As the press has grown more partisan, hostile to American exceptionalism, and prone to confuse neutrality with moral clarity, ambitious diplomats know they will have it in their pocket to cheerlead any diplomatic process with any rogue. The New York Times editorial board encapsulated this most famously in a 2007 editorial entitled, “What Would a Diplomat Do?” The conceit of the essay was that President George W. Bush and Secretary of State Condoleezza Rice would do well to ask what a diplomat like Christopher Hill, who built his career negotiating with North Korea, would advise. The reality, however, was that Hill eviscerated American credibility, refused to abide by the checks-and-balances incumbent in good diplomacy, and more than any other diplomat besides perhaps current Iran negotiator Wendy Sherman, is responsible for North Korea advancing as far as it has with its nuclear program.
Then, of course, there was the press cheerleading for Bill Richardson, a cabinet-level U.S. ambassador to the United Nations during the Clinton administration. On April 17, 1998, Richardson traveled to Kabul to meet with Taliban leaders. CNN was hagiographic in its assessment, titling its report, “Taliban, masters of a suffering people, took Bill Richardson’s visit seriously.” Alas, despite Richardson’s self-assessment, his visit neither ended the Afghan civil war nor did it result in terror training camps being closed.

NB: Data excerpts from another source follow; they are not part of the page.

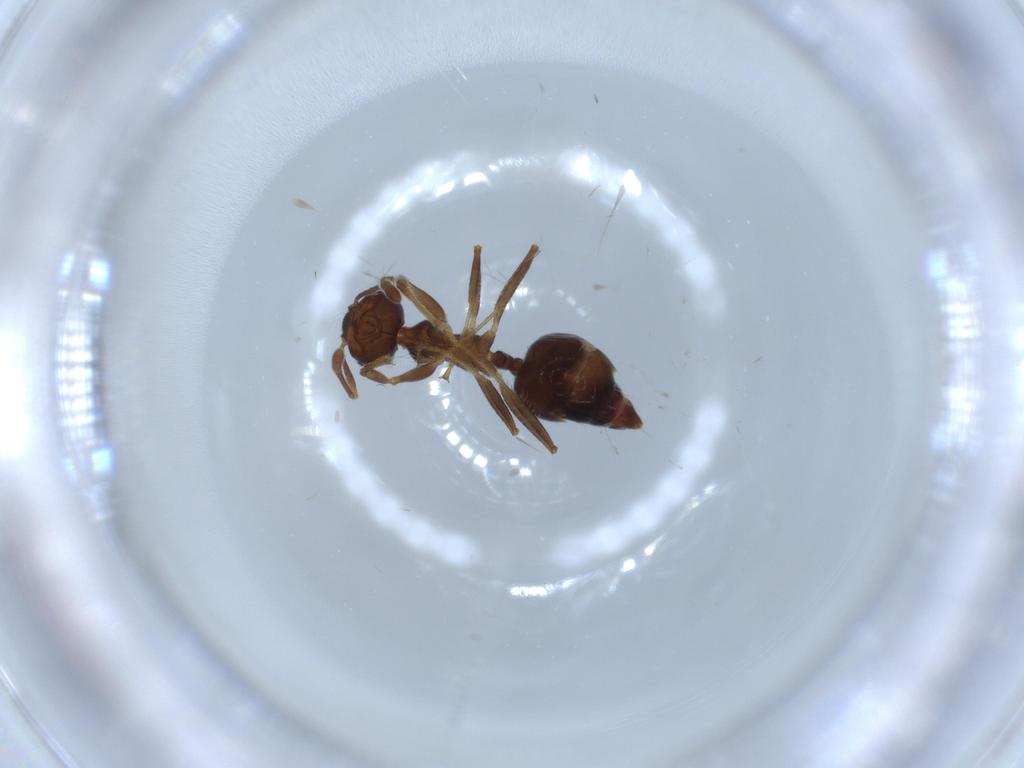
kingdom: Animalia
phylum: Arthropoda
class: Insecta
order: Hymenoptera
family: Formicidae
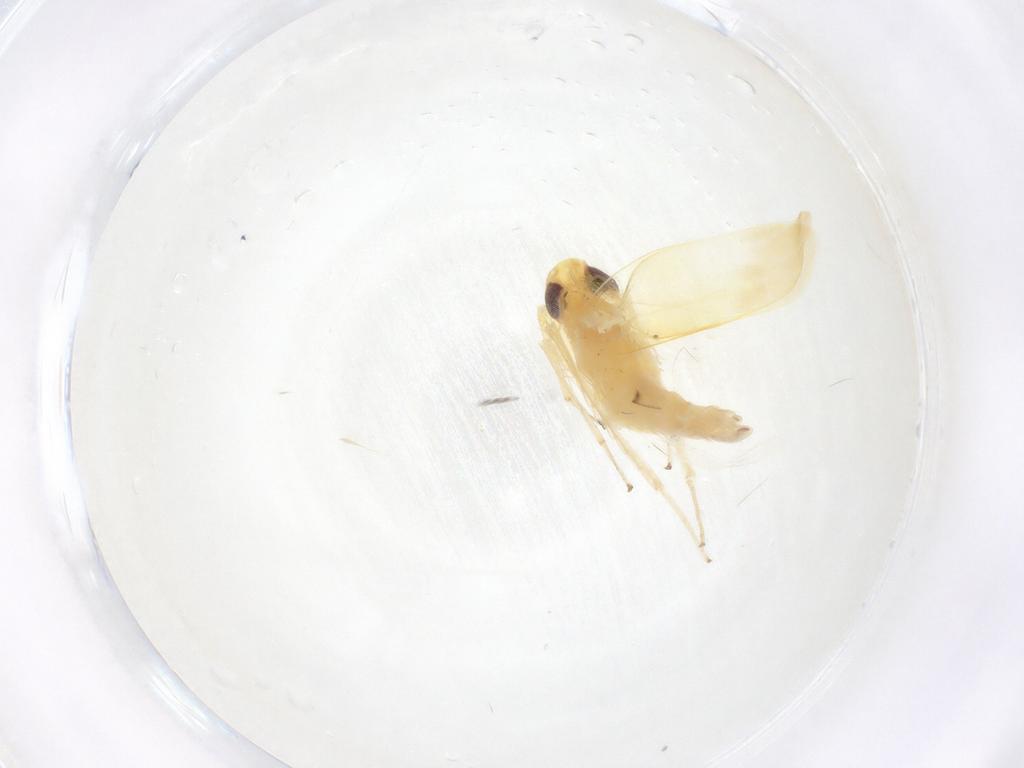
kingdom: Animalia
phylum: Arthropoda
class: Insecta
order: Hemiptera
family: Cicadellidae
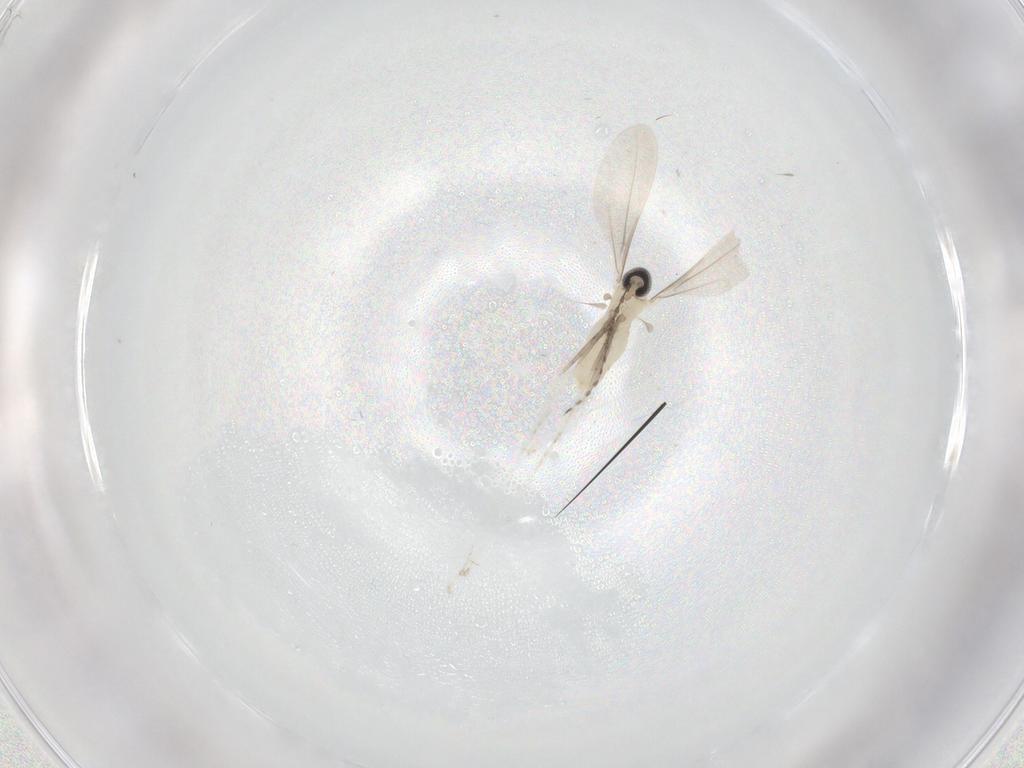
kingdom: Animalia
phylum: Arthropoda
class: Insecta
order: Diptera
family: Cecidomyiidae
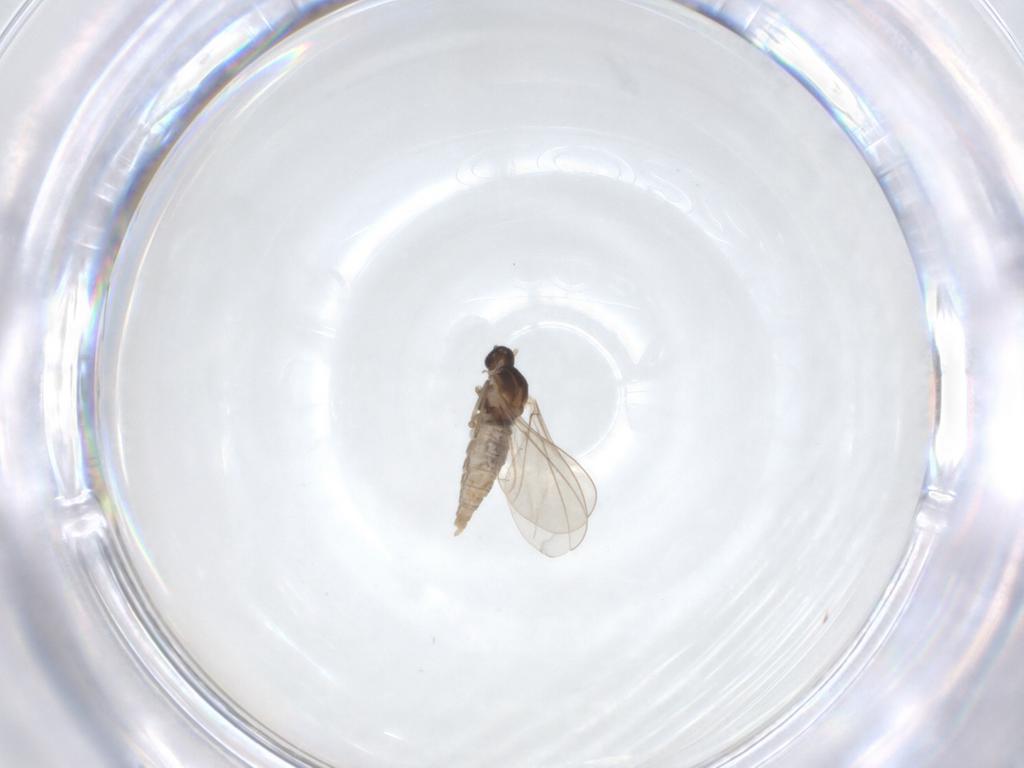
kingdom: Animalia
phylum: Arthropoda
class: Insecta
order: Diptera
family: Cecidomyiidae
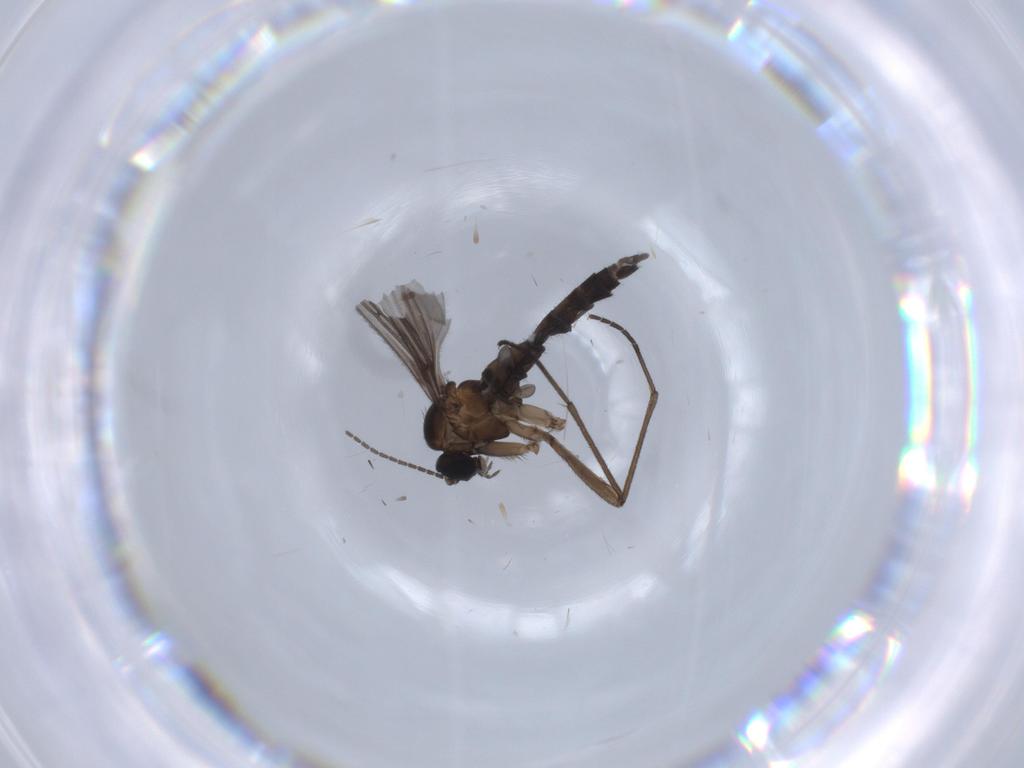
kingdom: Animalia
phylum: Arthropoda
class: Insecta
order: Diptera
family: Sciaridae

The only thing it accomplished was to provide Richardson—at the time he had presidential ambitions—the limelight and enhanced speaker fees post-administration.
Fast forward to the current negotiations with Iran: In what’s meant to be a color piece, the Boston Globe’s Matt Viser shows the ego and inflated sense of importance that infuses American diplomats on Secretary of State John Kerry and Undersecretary Wendy Sherman’s negotiating team:
During idle hours, they have debated who among them would be played by what stars, if any producer for some reason decided to make a movie about how the United States and Iran tried to overcome decades of distrust to craft an agreement limiting Iran’s ability to build a nuclear bomb. Kerry, US delegation members decided, would be played by Ted Danson, while Energy Secretary Ernest Moniz would be portrayed by Javier Bardem (from “No Country for Old Men”). The silver-haired Sherman would be played by Meryl Streep (as captured in “The Devil Wears Prada”). And Marie Harf, a senior communications adviser, would be portrayed by Kirsten Dunst.
The frequent quip that politics is Hollywood for ugly people is meant to be a joke; unfortunately, Kerry’s team has taken this to heart. Mature, more seasoned leaders would recognize that when their people start seeing themselves as movie-worthy, they have lost focus and perspective and it’s time to send people home and replace them with those more grounded and less likely to allow ego to trump judgment.
If the experiences of the last quarter-century are any indicator, when ego and ambition triumph, national security suffers. The Obama team is playing this truism to a ‘T’.